**Stated goal 1:** In the leadership passage, why do beautiful businesses seek to tap into the genius of the whole?
**Stated goal 2:** What turnover did Toll reach under Paul Little, according to the leadership passage?
**Stated goal 3:** Please write the next few sentences of the leadership passage, picking up after its final sentence.

**Document section:**
Taking the example of Toll, a global logistics organisation with operations here in Sri Lanka that has an inspiring story of leading together, he shared the story of Toll Ex-CEO Paul Little where he took the business from a USD$ 21 million company in 1986 to one of Australia’s biggest with turnover of USD$ 8.7 billion by starting a program to help ex-offenders get back on their feet.
While research in the UK suggests that 99% of ex-offenders who are not in work within six months will be back in prison within two years, this program was noted to reverse this, according to McKenzie.
Discovering Genius: McKenzie opined that this is about breaking two myths. The first, which is the myth of an insightful leader, “genius will never be found by those in thrall to their expertise or experience or even by those who think it is their job to come up with the great idea” he said and added that beautiful businesses realise that relying on too few minds habitually is a chronic waste of resource. They seek to tap into the genius of the whole.

**Information given:**
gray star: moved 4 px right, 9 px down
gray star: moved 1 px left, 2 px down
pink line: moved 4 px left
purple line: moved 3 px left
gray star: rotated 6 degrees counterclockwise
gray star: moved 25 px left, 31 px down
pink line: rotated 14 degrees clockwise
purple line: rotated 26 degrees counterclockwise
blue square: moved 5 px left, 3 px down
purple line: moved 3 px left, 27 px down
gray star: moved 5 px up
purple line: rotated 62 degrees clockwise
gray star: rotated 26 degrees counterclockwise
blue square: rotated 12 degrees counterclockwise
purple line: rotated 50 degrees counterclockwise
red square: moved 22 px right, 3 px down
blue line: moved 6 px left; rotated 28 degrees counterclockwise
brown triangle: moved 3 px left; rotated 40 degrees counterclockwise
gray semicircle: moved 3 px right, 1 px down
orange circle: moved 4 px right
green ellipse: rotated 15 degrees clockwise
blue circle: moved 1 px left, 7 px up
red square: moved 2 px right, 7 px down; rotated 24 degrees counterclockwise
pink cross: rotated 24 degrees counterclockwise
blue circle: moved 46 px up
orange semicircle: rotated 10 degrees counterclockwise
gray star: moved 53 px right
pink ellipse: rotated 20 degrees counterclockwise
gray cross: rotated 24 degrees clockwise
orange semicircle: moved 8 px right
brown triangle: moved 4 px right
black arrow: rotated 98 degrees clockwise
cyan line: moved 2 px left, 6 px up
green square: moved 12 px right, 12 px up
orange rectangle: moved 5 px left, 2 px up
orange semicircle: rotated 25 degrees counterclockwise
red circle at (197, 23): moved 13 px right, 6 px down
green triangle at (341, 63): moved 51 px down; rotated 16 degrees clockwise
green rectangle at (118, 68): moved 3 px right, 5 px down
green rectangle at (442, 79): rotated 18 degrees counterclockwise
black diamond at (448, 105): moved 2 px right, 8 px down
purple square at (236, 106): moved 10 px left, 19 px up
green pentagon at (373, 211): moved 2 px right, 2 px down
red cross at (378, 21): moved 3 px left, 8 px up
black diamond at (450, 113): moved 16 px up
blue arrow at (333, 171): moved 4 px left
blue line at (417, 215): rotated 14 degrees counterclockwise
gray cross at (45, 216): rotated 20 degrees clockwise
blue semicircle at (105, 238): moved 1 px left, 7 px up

**Task response 1:** They realize that habitually relying on too few minds is a chronic waste of resource. McKenzie also says genius will never be found by those in thrall to their expertise or experience, or by those who think it is their job to come up with the great idea.

**Task response 2:** USD$ 8.7 billion.

**Task response 3:**
The second, the myth of inspiration where many imagine the big breakthroughs come as the result of great acts of inspired thought.
“Whilst this may be true on occasion more often. True innovation requires both inspiration and perspiration. We ignore short term failure and rise above challenges, turning the beginnings of a good idea into a genuine ground breaking innovation through persistence and effort,” asserted McKenzie.
Best practice to next practice
Stating that leaders are obsessed with best practice, The Oaktree Foundation CEO Viv Benjamin stated that a best practice can be defined as a method or technique that has consistently shown results superior to those achieved with other means, and that is used as a benchmark.
“If best practice is the most effective method known, then surely as leaders our only task is to ensure our organisations meet best practice. At least, this is what many leaders assume,” said Benjamin.
She noted that there is a difference between administrative leadership, and true leadership.
Administrative leadership ensures the organisation is managed and maintained, that staff are supervised and processes are implemented well. While this is 99% of what most people in the leadership position do, true leadership according to her is about pioneering new horizons and is about radical, ground-breaking, revolutionary change.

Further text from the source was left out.